Cannabis Indica

I've created this page to catalog some of my ideas for our push towards 1.0. But rather than it being an essay or bullet points written just by me, I'd like for people to treat it as a place where we can come to some community consensus about what to do.

Some questions, though, are outside the scope of this particular page. Should we drive to 1.0? Should we strive to create a paper-friendly version? These are interesting questions, I suppose, but outside the scope of what I want to do here, which is to assume that the answers to those are affirmative.

Please note: I plan to refactor this page heavily as we go along! I intend for this to be somewhere between an 'unowned' wiki page and a 'personal' page of mine.
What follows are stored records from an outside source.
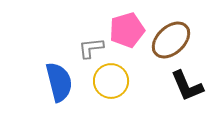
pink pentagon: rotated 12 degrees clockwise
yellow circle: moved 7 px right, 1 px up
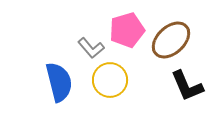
gray L-shape: rotated 124 degrees counterclockwise
yellow circle: moved 1 px left, 1 px up
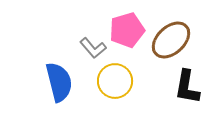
gray L-shape: moved 2 px right
yellow circle: moved 5 px right, 1 px down
black L-shape: moved 1 px down; rotated 33 degrees clockwise
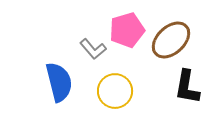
gray L-shape: moved 1 px down
yellow circle: moved 10 px down
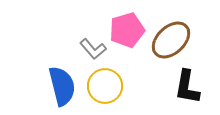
blue semicircle: moved 3 px right, 4 px down
yellow circle: moved 10 px left, 5 px up
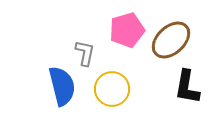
gray L-shape: moved 8 px left, 4 px down; rotated 128 degrees counterclockwise
yellow circle: moved 7 px right, 3 px down
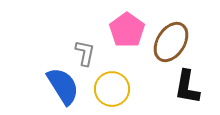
pink pentagon: rotated 20 degrees counterclockwise
brown ellipse: moved 2 px down; rotated 15 degrees counterclockwise
blue semicircle: moved 1 px right; rotated 18 degrees counterclockwise
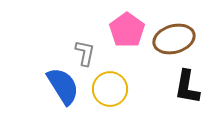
brown ellipse: moved 3 px right, 3 px up; rotated 42 degrees clockwise
yellow circle: moved 2 px left
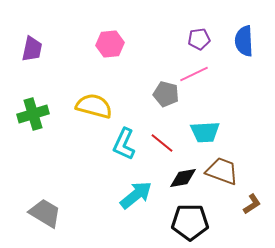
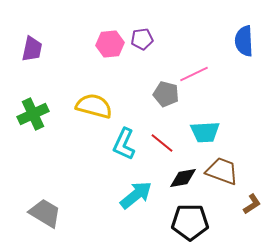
purple pentagon: moved 57 px left
green cross: rotated 8 degrees counterclockwise
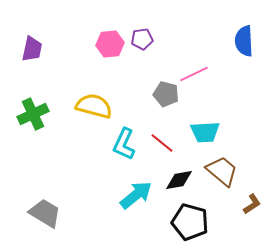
brown trapezoid: rotated 20 degrees clockwise
black diamond: moved 4 px left, 2 px down
black pentagon: rotated 15 degrees clockwise
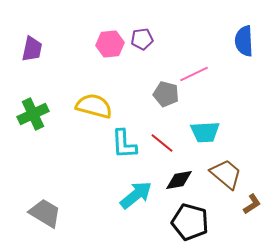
cyan L-shape: rotated 28 degrees counterclockwise
brown trapezoid: moved 4 px right, 3 px down
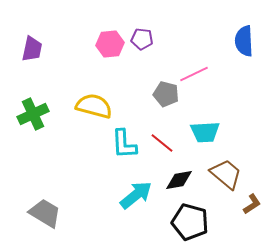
purple pentagon: rotated 15 degrees clockwise
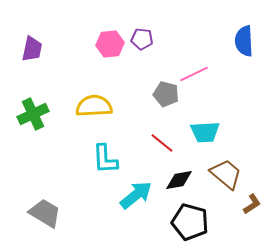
yellow semicircle: rotated 18 degrees counterclockwise
cyan L-shape: moved 19 px left, 15 px down
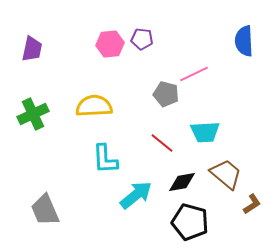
black diamond: moved 3 px right, 2 px down
gray trapezoid: moved 3 px up; rotated 144 degrees counterclockwise
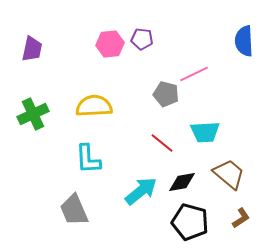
cyan L-shape: moved 17 px left
brown trapezoid: moved 3 px right
cyan arrow: moved 5 px right, 4 px up
brown L-shape: moved 11 px left, 14 px down
gray trapezoid: moved 29 px right
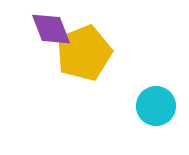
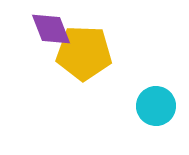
yellow pentagon: rotated 24 degrees clockwise
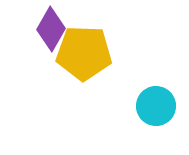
purple diamond: rotated 51 degrees clockwise
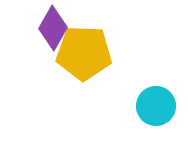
purple diamond: moved 2 px right, 1 px up
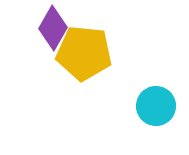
yellow pentagon: rotated 4 degrees clockwise
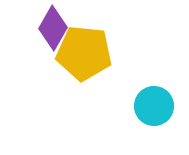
cyan circle: moved 2 px left
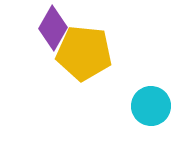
cyan circle: moved 3 px left
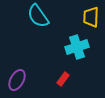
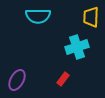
cyan semicircle: rotated 55 degrees counterclockwise
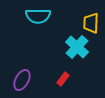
yellow trapezoid: moved 6 px down
cyan cross: rotated 30 degrees counterclockwise
purple ellipse: moved 5 px right
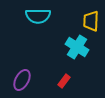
yellow trapezoid: moved 2 px up
cyan cross: rotated 10 degrees counterclockwise
red rectangle: moved 1 px right, 2 px down
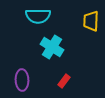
cyan cross: moved 25 px left
purple ellipse: rotated 30 degrees counterclockwise
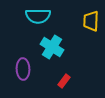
purple ellipse: moved 1 px right, 11 px up
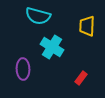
cyan semicircle: rotated 15 degrees clockwise
yellow trapezoid: moved 4 px left, 5 px down
red rectangle: moved 17 px right, 3 px up
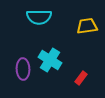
cyan semicircle: moved 1 px right, 1 px down; rotated 15 degrees counterclockwise
yellow trapezoid: rotated 80 degrees clockwise
cyan cross: moved 2 px left, 13 px down
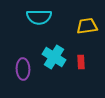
cyan cross: moved 4 px right, 3 px up
red rectangle: moved 16 px up; rotated 40 degrees counterclockwise
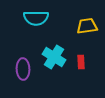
cyan semicircle: moved 3 px left, 1 px down
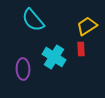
cyan semicircle: moved 3 px left, 2 px down; rotated 50 degrees clockwise
yellow trapezoid: rotated 25 degrees counterclockwise
red rectangle: moved 13 px up
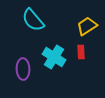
red rectangle: moved 3 px down
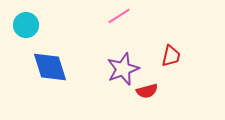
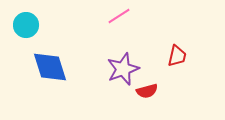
red trapezoid: moved 6 px right
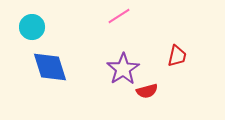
cyan circle: moved 6 px right, 2 px down
purple star: rotated 12 degrees counterclockwise
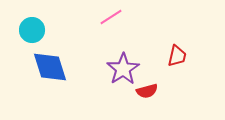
pink line: moved 8 px left, 1 px down
cyan circle: moved 3 px down
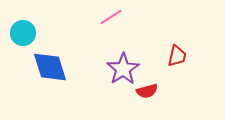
cyan circle: moved 9 px left, 3 px down
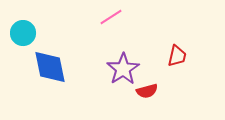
blue diamond: rotated 6 degrees clockwise
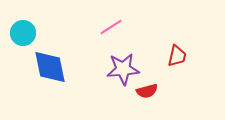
pink line: moved 10 px down
purple star: rotated 28 degrees clockwise
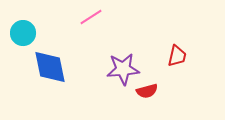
pink line: moved 20 px left, 10 px up
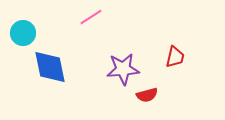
red trapezoid: moved 2 px left, 1 px down
red semicircle: moved 4 px down
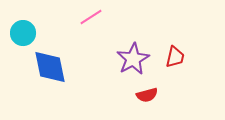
purple star: moved 10 px right, 10 px up; rotated 24 degrees counterclockwise
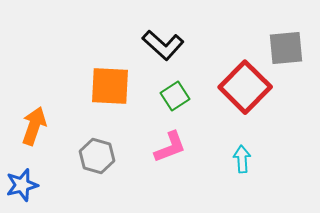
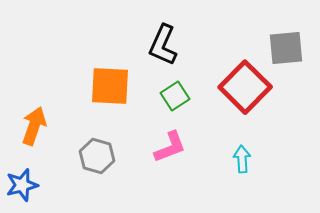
black L-shape: rotated 72 degrees clockwise
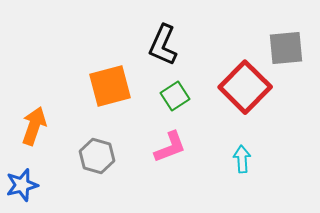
orange square: rotated 18 degrees counterclockwise
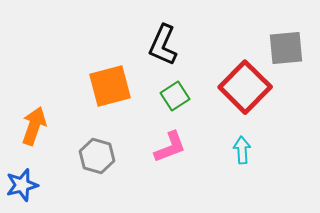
cyan arrow: moved 9 px up
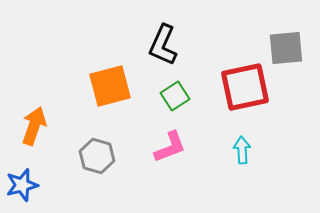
red square: rotated 33 degrees clockwise
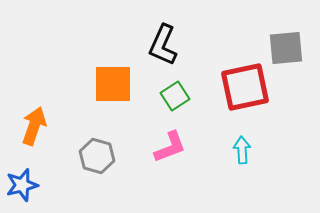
orange square: moved 3 px right, 2 px up; rotated 15 degrees clockwise
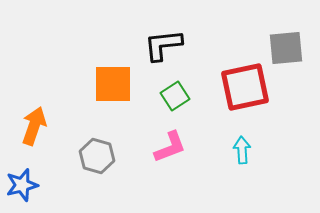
black L-shape: rotated 60 degrees clockwise
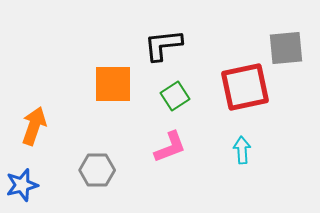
gray hexagon: moved 14 px down; rotated 16 degrees counterclockwise
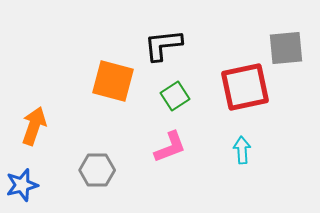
orange square: moved 3 px up; rotated 15 degrees clockwise
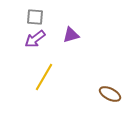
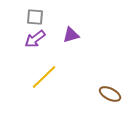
yellow line: rotated 16 degrees clockwise
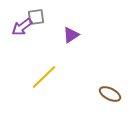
gray square: moved 1 px right; rotated 12 degrees counterclockwise
purple triangle: rotated 18 degrees counterclockwise
purple arrow: moved 13 px left, 12 px up
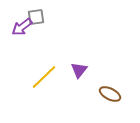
purple triangle: moved 8 px right, 35 px down; rotated 18 degrees counterclockwise
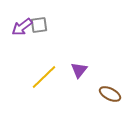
gray square: moved 3 px right, 8 px down
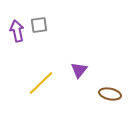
purple arrow: moved 5 px left, 4 px down; rotated 115 degrees clockwise
yellow line: moved 3 px left, 6 px down
brown ellipse: rotated 15 degrees counterclockwise
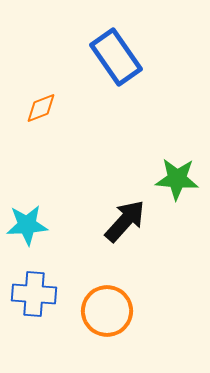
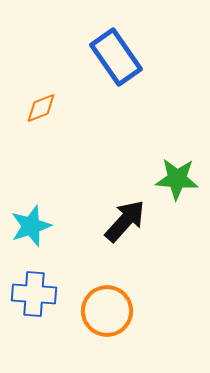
cyan star: moved 4 px right, 1 px down; rotated 15 degrees counterclockwise
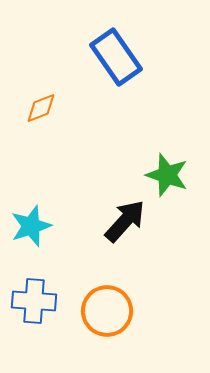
green star: moved 10 px left, 4 px up; rotated 15 degrees clockwise
blue cross: moved 7 px down
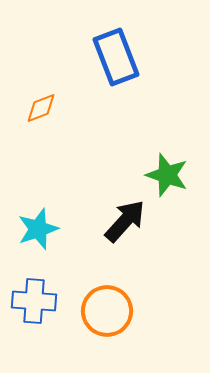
blue rectangle: rotated 14 degrees clockwise
cyan star: moved 7 px right, 3 px down
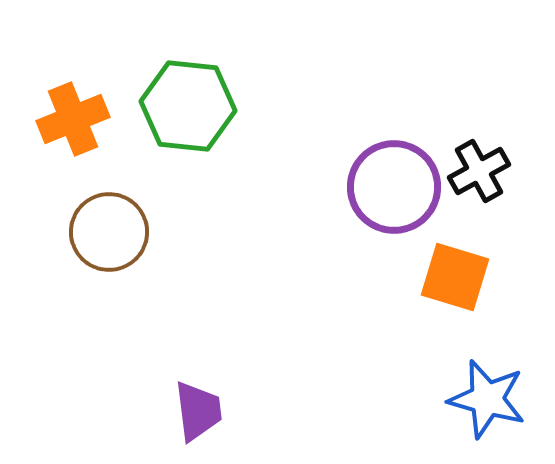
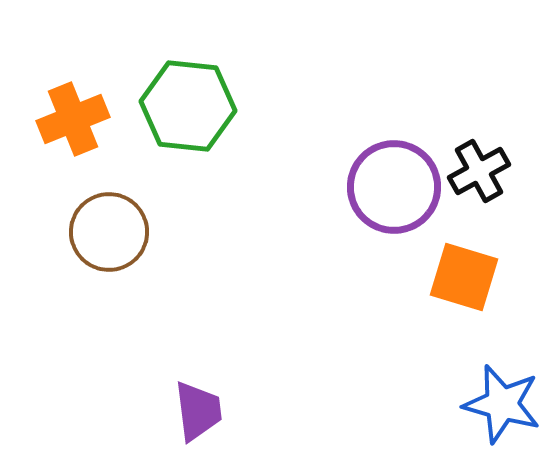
orange square: moved 9 px right
blue star: moved 15 px right, 5 px down
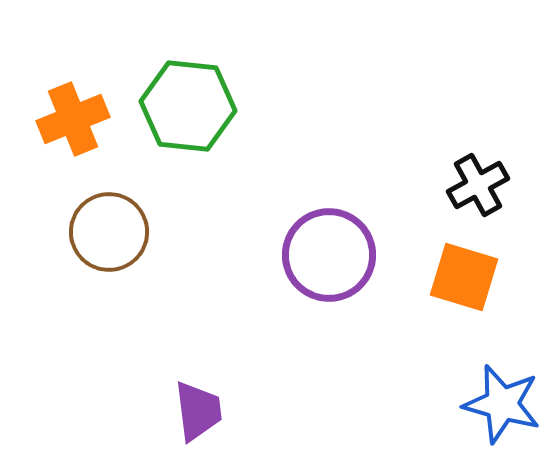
black cross: moved 1 px left, 14 px down
purple circle: moved 65 px left, 68 px down
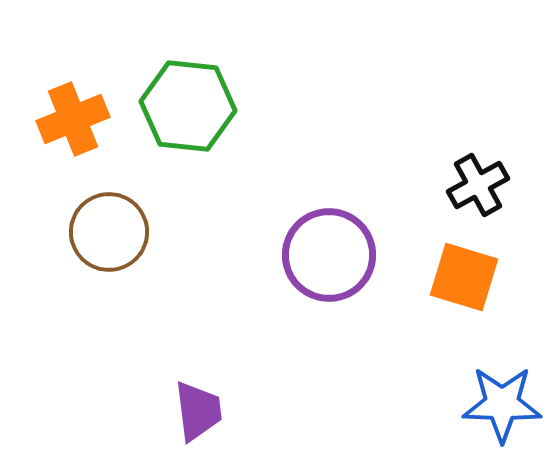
blue star: rotated 14 degrees counterclockwise
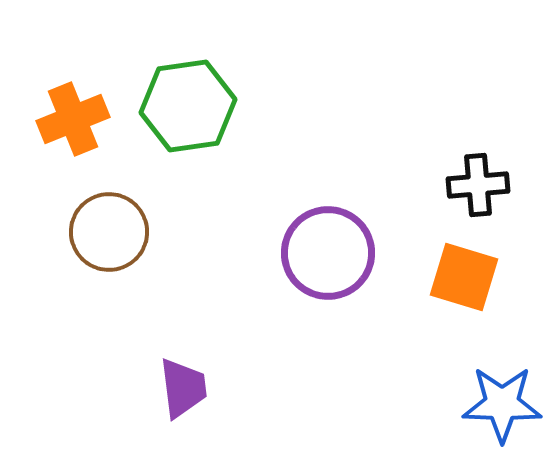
green hexagon: rotated 14 degrees counterclockwise
black cross: rotated 24 degrees clockwise
purple circle: moved 1 px left, 2 px up
purple trapezoid: moved 15 px left, 23 px up
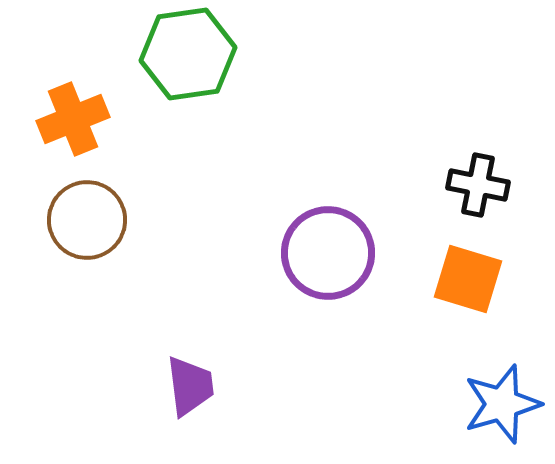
green hexagon: moved 52 px up
black cross: rotated 16 degrees clockwise
brown circle: moved 22 px left, 12 px up
orange square: moved 4 px right, 2 px down
purple trapezoid: moved 7 px right, 2 px up
blue star: rotated 18 degrees counterclockwise
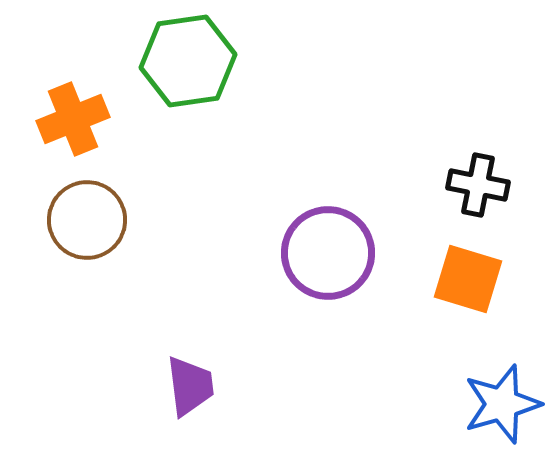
green hexagon: moved 7 px down
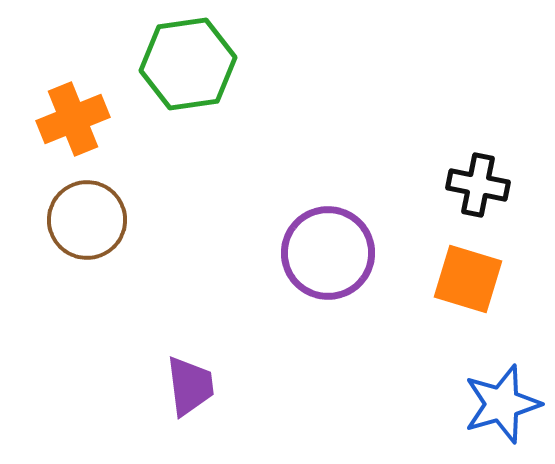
green hexagon: moved 3 px down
Please don't be offended, and if you have a personal rant you'd like to include (and please do!), possibly it will be best to put it in your own userspace and just link it from here.

I may also sometimes post versions of this to the mailing list.

Some of the basic ideas that I've had so far:

  • Wikipedia 1.0 should be about as good as Britannica -- better in some ways, worse in some ways, but a valid alternative
  • The push for Wikipedia 1.0 should interfere as minimally as possible with the ongoing work on the website
  • Wikipedia 1.0 is just Wikipedia 1.0 -- by this I mean that we don't need to come up with a perfect system for all time, and that we should be prepared to learn from our mistakes on 1.0 as we, in the future, drive towards 1.1, 1.2, or 2.0
  • Wikipedia 1.0 should be primarily about producing a single end product that is suitable for printers to print, cheaply. This will mean that we'll want to work for a state such that a printer could receive a CD-ROM from me in the mail and start producing books as easily as possible. I have no idea right now what this would involve, frankly.
  • Wikipedia the website should remain just as it is, but it is likely that Wikipedia 1.0 is going to require some degree of more formality and controls. These should be kept to a minimal level! We want to preserve the maximum possible openness while at the same time doing what needs doing to ensure that approved versions of articles are actually quite good.
  • As a working hypothesis, let's talk about this project as though we intend to finish by December 31st, 2004, just over a year from now. This should not be considered an announcement of a goal date, just yet! As we put together a more formal idea of what needs doing, we can refine the date. But my own estimate, based on the need to approve around 75,000 articles, is that we can do it by then. Comments?